Photo Credit: NASA/ Goddard/ University of Arizona
After grappling with the rugged reality of asteroid Bennu's surface, the US space agency has finally selected a sample collection site on asteroid Bennu.
The OSIRIS-Rex mission team selected the site designated "Nightingale" - located in a crater high in Bennu's northern hemisphere.
Since its arrival in December 2018, the OSIRIS-REx spacecraft has mapped the entire asteroid in order to identify the safest and most accessible spots for the spacecraft to collect a sample.
The team spent the past several months evaluating close-range data from four candidate sites in order to identify the best option for the sample collection, NASA said in a statement on Thursday.
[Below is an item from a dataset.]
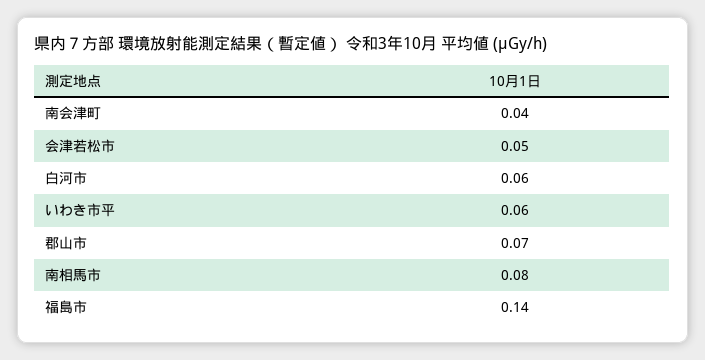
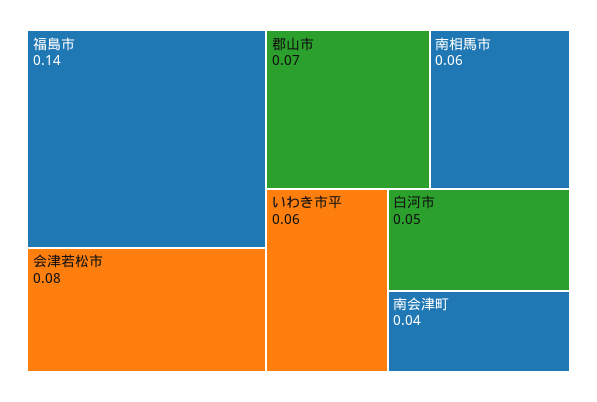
会津若松市: 0.05 -> 0.08
白河市: 0.06 -> 0.05
南相馬市: 0.08 -> 0.06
"After thoroughly evaluating all four candidate sites, we made our final decision based on which site has the greatest amount of fine-grained material and how easily the spacecraft can access that material while keeping the spacecraft safe," said Dante Lauretta, OSIRIS-REx principal investigator at the University of Arizona in Tucson.
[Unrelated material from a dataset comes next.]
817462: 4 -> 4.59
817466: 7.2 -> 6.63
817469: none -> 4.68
The site Nightingale is located in a northern crater 460 feet wide.
Nightingale's regolith - or rocky surface material - is dark, and images show that the crater is relatively smooth.
Because it is located so far north, temperatures in the region are lower than elsewhere on the asteroid and the surface material is well-preserved.
The crater also is thought to be relatively young, and the regolith is freshly exposed.
This means the site would likely allow for a pristine sample of the asteroid, giving the team insight into Bennu's history.
The mission has also selected site Osprey as a backup sample collection site. The spacecraft has the capability to perform multiple sampling attempts, but any significant disturbance to Nightingale's surface would make it difficult to collect a sample from that area on a later attempt, making a backup site necessary.
In any situation where a follow-on attempt at Nightingale is not possible, the team will try to collect a sample from site Osprey instead.
"The team has adapted by employing a more accurate, though more complex, optical navigation technique to be able to get into these small areas. We'll also arm OSIRIS-REx with the capability to recognize if it is on course to touch a hazard within or adjacent to the site and wave-off before that happens," said Rich Burns, OSIRIS-REx project manager at NASA's Goddard Space Flight Center.
OSIRIS-REx sample collection is scheduled for the latter half of 2020, and the spacecraft will return the asteroid samples to Earth on September 24, 2023.